I am part of the larger team that builds and maintains the infrastructure for STARR, and I lead the Data Science and Service team, which is responsible for ensuring data integrity, quality, and standardization of STARR products, as well as custom data extracts for researchers.
Are there any current or recent projects at Stanford that you’re particularly excited about and would like to share?
Yes! We have a couple of very cool initiatives that the entire team is working on. In fact, we submitted abstracts on almost all of them for the 2025 OHDSI Global Symposium. One major initiative is to integrate all multimodal Oncology data into STARR and subsequently bring it into OMOP. As part of that project, we have recently expanded our CDM to include the image_occurrence table, which links all the radiology dicoms to the OMOP procedure_occurrence, visit_occurrence, and potentially the PHI-scrubbed dicom. We have brought in the Stanford Cancer Registry into STARR, and are in the process of bringing the Genomics data into STARR. The holy grail would be to bring all these data modalities into OMOP.
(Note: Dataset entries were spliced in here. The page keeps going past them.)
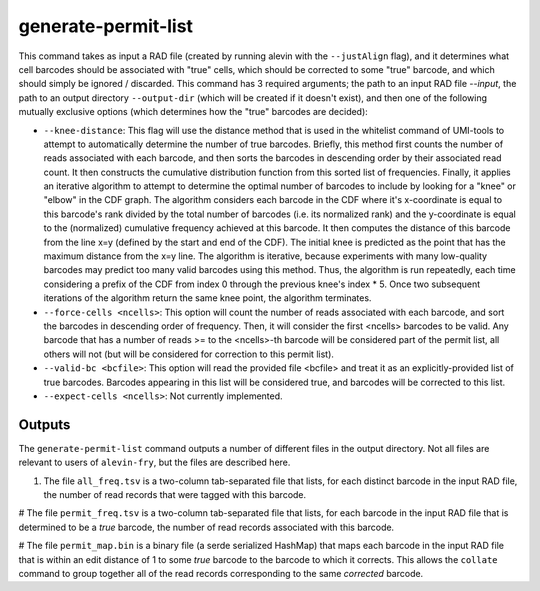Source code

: generate-permit-list
====================

This command takes as input a RAD file (created by running alevin with the ``--justAlign`` flag), and it determines what cell 
barcodes should be associated with "true" cells, which should be corrected to some "true" barcode, and which should simply 
be ignored / discarded. This command has 3 required arguments; the path to an input RAD file `--input`, 
the path to an output directory ``--output-dir`` (which will be created if it doesn't exist), and then one of the following mutually 
exclusive options (which determines how the "true" barcodes are decided):

* ``--knee-distance``: This flag will use the distance method that is used in the whitelist command of 
  UMI-tools to attempt to automatically determine the number of true barcodes. Briefly, this 
  method first counts the number of reads associated with each barcode, and then sorts the barcodes in 
  descending order by their associated read count. It then constructs the cumulative distribution function 
  from this sorted list of frequencies. Finally, it applies an iterative algorithm to attempt to determine the optimal 
  number of barcodes to include by looking for a "knee" or "elbow" in the CDF graph. The algorithm considers 
  each barcode in the CDF where it's x-coordinate is equal to this barcode's rank divided by the total number 
  of barcodes (i.e. its normalized rank) and the y-coordinate is equal to the (normalized) cumulative frequency achieved 
  at this barcode. It then computes the distance of this barcode from the line x=y 
  (defined by the start and end of the CDF). The initial knee is predicted as the point that has the maximum distance 
  from the x=y line. The algorithm is iterative, because experiments with many low-quality barcodes may predict too many 
  valid barcodes using this method. Thus, the algorithm is run repeatedly, each time considering a prefix of the CDF from 
  index 0 through the previous knee's index * 5. Once two subsequent iterations of the algorithm return the same 
  knee point, the algorithm terminates.

* ``--force-cells <ncells>``: This option will count the number of reads associated with each barcode, and sort the barcodes 
  in descending order of frequency. Then, it will consider the first <ncells> barcodes to be valid. Any barcode that has 
  a number of reads >= to the <ncells>-th barcode will be considered part of the permit list, all others will not 
  (but will be considered for correction to this permit list).

* ``--valid-bc <bcfile>``: This option will read the provided file <bcfile> and treat it as an explicitly-provided list of true 
  barcodes. Barcodes appearing in this list will be considered true, and barcodes will be corrected to this list.

* ``--expect-cells <ncells>``: Not currently implemented.

Outputs
-------

The ``generate-permit-list`` command outputs a number of different files in the output directory.  Not all files are 
relevant to users of ``alevin-fry``, but the files are described here.

1. The file ``all_freq.tsv`` is a two-column tab-separated file that lists, for each distinct barcode in the input RAD file, the number of read records that were tagged with this barcode.

# The file ``permit_freq.tsv`` is a two-column tab-separated file that lists, for each barcode in the input RAD file that is determined to be a *true* barcode, the number of read records associated with this barcode.

# The file ``permit_map.bin`` is a binary file (a serde serialized HashMap) that maps each barcode in the input RAD file that is within an edit distance of 1 to some *true* barcode to the barcode to which it corrects.  This allows the ``collate`` command to group together all of the read records corresponding to the same *corrected* barcode.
OHDSI is deeply rooted in open science and collaboration. How important are those principles to the work you do?
Collaboration is at the heart of our approach—be it at the team level, department level, institute level or globally. Stanford has benefited immensely from being part of the OHDSI community. We are now part of multiple network studies, which have led to some really interesting findings using real-world observational data. As our faculty, students and staff have become more involved in the community, they have been able to identify and collaborate with like-minded researchers, forming working groups that focus on their specific research interests; the Perinatal and Reproductive Health Working group is a great example of that. In turn, this has led to the integration of more clinical data domains into OMOP. It has allowed new partnerships to arise. Working as a multi-institutional extended team has given us the opportunity to learn from one another, share insights and code, and foster mentorship and professional development. The OHDSI community is a living example of the transformative impact large-scale collaboration can have.

Priya and Pooja Desai, from the 2023 Global Symposium
Beyond being a researcher, you’re also a parent to a future researcher—your daughter is pursuing her PhD at Columbia. What advice do you share about getting involved in biomedical informatics, and what excites you about how the next generation might shape the future of healthcare?
You know, it’s interesting—my daughter and I came into biomedical informatics through very different paths, and yet we’ve found ourselves meeting in the middle through this incredible, interdisciplinary community. Watching her pursue her PhD at Columbia has been both humbling and inspiring.
The advice I always give her—and really, to anyone entering the field—is to lead with curiosity and remain a lifelong student. Talk to as many people as you can, even outside your immediate area of focus. Ask questions, even the ones that feel obvious. Some of the best insights come from conversations where you’re just genuinely trying to understand how someone else thinks.
What excites me most about the next generation is their openness to questioning long-held assumptions. They’re not afraid to challenge existing routines, to reimagine what’s possible, and to bring in tools and perspectives that didn’t exist a decade ago. That kind of creativity and courage is exactly what we need to shape a more equitable, innovative future for healthcare.
What are some of your hobbies, and what is one interesting thing that most community members might not know about you?
In my free time, I enjoy hiking, gardening, and cooking. I am also an artist!